The downside of codes is that they remove the decision-making process, said Tom Bivins, a professor at the University of Oregon and author of Mixed Media: Moral Distinctions in Advertising, Public Relations, and Journalism. He said students should learn the industry’s rules but question them as well.
Lou Hodges, who retired last year as the Knight professor of journalism ethics at Washington and Lee University in Virginia, said students should study professional codes to learn the “conventional wisdom.” But they should realize that “rules are dangerous” and that they must “look behind the codes” — not blindly apply them.
The goal of an ethics course is to “develop minds, not a list of rules,” Hodges said. “You want students to think clearly so they can develop their own rules.”

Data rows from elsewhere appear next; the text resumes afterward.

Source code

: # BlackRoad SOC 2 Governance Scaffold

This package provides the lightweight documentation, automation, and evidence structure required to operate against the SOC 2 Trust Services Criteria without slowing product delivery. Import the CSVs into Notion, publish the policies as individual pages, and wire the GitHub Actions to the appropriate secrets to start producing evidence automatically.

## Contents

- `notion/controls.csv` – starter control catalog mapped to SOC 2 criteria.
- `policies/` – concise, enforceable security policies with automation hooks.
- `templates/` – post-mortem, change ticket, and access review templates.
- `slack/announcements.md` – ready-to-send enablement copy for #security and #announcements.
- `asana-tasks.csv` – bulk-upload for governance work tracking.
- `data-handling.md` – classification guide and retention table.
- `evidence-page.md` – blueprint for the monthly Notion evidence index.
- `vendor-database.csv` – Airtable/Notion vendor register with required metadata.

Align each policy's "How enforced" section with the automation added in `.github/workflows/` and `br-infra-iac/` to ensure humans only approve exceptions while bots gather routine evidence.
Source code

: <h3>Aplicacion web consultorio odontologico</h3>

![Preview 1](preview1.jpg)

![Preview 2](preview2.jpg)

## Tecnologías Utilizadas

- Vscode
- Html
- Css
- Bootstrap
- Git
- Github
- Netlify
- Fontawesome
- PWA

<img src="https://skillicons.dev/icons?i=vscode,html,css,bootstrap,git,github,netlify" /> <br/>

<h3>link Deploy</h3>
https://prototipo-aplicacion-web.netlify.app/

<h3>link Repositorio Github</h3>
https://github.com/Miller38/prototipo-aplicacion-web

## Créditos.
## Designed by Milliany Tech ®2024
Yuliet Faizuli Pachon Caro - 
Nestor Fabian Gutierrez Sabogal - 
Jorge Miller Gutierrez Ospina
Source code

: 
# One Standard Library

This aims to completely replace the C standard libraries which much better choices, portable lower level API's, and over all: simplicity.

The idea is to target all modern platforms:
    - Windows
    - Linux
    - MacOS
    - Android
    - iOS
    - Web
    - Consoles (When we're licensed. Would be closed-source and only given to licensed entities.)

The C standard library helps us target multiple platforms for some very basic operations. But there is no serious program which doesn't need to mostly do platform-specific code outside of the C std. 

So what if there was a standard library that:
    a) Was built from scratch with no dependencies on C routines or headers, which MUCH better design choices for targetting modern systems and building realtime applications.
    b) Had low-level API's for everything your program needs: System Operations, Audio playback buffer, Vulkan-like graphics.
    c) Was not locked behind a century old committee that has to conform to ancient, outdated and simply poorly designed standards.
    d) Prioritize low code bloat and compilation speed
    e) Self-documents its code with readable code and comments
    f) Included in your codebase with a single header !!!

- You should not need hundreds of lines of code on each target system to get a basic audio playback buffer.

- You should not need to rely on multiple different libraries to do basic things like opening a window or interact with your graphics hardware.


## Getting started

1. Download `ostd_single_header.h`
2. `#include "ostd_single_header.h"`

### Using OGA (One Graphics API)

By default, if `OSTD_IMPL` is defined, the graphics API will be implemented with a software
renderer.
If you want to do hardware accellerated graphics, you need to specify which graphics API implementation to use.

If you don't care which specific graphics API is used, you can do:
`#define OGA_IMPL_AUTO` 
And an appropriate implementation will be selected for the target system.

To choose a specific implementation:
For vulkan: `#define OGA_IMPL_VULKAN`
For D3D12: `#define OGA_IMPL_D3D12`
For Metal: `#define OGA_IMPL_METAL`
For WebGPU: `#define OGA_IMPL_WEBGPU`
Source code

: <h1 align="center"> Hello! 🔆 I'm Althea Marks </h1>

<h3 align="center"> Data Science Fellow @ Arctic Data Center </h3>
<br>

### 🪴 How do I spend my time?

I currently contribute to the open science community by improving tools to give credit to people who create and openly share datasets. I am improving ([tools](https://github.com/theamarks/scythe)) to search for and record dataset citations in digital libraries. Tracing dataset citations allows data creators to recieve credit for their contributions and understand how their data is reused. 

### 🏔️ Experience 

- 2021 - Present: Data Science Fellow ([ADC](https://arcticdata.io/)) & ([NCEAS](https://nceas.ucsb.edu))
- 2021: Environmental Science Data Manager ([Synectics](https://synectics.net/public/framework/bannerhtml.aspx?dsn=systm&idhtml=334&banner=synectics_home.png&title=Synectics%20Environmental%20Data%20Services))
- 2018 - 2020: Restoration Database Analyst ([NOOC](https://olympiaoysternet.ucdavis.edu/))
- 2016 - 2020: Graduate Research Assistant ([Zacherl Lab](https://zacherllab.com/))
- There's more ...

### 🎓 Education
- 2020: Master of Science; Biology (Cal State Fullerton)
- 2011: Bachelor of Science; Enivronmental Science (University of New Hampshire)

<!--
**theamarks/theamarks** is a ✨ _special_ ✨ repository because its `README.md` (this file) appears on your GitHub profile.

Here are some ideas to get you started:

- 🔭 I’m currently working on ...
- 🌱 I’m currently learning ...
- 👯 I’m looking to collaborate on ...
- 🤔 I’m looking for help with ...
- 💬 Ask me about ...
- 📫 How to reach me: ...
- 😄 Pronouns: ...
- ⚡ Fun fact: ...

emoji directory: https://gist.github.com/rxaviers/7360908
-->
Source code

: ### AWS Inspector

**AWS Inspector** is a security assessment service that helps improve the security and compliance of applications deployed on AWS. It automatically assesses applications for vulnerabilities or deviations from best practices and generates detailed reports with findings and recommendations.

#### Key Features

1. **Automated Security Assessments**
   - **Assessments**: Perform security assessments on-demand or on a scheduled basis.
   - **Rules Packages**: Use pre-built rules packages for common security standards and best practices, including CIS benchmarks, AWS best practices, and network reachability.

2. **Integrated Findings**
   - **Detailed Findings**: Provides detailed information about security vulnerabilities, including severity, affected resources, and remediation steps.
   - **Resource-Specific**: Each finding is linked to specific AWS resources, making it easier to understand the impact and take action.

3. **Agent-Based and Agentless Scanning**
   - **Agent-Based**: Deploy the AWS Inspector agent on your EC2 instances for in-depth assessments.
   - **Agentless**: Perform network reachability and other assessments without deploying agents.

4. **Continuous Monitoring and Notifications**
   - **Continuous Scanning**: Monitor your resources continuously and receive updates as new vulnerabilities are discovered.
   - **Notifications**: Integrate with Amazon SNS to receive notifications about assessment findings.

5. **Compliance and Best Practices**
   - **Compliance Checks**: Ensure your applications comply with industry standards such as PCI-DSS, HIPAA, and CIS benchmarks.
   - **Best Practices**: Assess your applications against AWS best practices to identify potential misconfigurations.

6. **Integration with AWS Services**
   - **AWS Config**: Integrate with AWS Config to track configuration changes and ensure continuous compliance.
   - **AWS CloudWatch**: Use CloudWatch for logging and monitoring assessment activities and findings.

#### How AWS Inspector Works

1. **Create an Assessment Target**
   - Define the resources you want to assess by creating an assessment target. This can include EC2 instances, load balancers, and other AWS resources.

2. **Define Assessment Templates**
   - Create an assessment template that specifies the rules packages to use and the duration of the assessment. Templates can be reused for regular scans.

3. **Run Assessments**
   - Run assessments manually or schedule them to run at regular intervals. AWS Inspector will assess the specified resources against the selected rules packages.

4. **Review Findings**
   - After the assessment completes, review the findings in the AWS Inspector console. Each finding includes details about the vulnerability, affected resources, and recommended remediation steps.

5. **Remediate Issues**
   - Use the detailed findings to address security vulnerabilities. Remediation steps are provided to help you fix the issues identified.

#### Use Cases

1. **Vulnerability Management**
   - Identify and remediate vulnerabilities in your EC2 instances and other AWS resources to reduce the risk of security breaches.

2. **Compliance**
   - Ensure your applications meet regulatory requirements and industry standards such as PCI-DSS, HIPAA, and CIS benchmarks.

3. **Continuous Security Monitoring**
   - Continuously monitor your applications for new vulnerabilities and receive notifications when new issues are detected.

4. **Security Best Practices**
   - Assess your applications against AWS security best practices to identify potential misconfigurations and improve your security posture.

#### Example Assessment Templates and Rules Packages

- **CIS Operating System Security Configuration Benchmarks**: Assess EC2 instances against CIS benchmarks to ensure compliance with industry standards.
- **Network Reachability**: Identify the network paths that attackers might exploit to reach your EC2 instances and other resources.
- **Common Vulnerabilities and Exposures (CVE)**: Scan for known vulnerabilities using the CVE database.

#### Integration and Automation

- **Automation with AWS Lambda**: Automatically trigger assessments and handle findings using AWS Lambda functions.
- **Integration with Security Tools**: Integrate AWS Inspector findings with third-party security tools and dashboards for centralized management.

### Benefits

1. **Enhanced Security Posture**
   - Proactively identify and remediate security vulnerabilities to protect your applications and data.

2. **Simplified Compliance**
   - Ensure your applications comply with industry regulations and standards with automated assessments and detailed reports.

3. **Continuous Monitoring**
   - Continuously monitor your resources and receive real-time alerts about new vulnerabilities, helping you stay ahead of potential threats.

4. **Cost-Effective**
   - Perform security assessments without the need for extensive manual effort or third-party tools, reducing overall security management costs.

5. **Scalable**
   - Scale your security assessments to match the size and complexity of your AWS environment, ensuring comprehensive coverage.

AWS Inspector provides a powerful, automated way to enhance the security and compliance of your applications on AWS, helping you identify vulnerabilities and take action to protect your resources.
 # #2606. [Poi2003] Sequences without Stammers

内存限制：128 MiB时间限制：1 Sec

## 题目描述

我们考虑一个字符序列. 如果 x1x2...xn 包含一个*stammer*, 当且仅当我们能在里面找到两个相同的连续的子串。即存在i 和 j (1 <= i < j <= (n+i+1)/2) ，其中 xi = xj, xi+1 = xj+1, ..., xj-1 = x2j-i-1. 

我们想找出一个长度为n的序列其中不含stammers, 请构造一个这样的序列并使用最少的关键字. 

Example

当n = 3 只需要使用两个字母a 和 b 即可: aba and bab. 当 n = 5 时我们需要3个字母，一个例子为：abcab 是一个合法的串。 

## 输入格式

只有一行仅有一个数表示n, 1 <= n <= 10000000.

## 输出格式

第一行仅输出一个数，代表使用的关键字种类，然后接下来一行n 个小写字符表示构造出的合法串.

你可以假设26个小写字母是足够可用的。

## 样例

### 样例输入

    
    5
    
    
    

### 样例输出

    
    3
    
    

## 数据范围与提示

Henry Overduin, head of the Department of Mass Communication at McNeese State University in Louisiana, said journalism ethics means more than following rules or deciding how to act in a thorny situation. He said it means “looking into the overriding values of journalism — values that sometimes obligate journalists to engage in actions that ordinary moral agents should not do.”
Overduin not only teaches a media ethics course but also weaves ethics into his other classes. The syllabus for his beginning reporting class has two quotes.
“One is from Lippmann, about journalists being the noblest work of God. The other is from Kierkegaard, who says that the lowest depth to which a man can fall before God is captured by the word ’journalist,’ ” Overduin said.
“I suppose journalism ethics helps us to strive for the one and avoid the other.”
Jeff South is an associate professor at the School of Mass Communications at Virginia Commonwealth University, where he teaches media ethics, among other courses.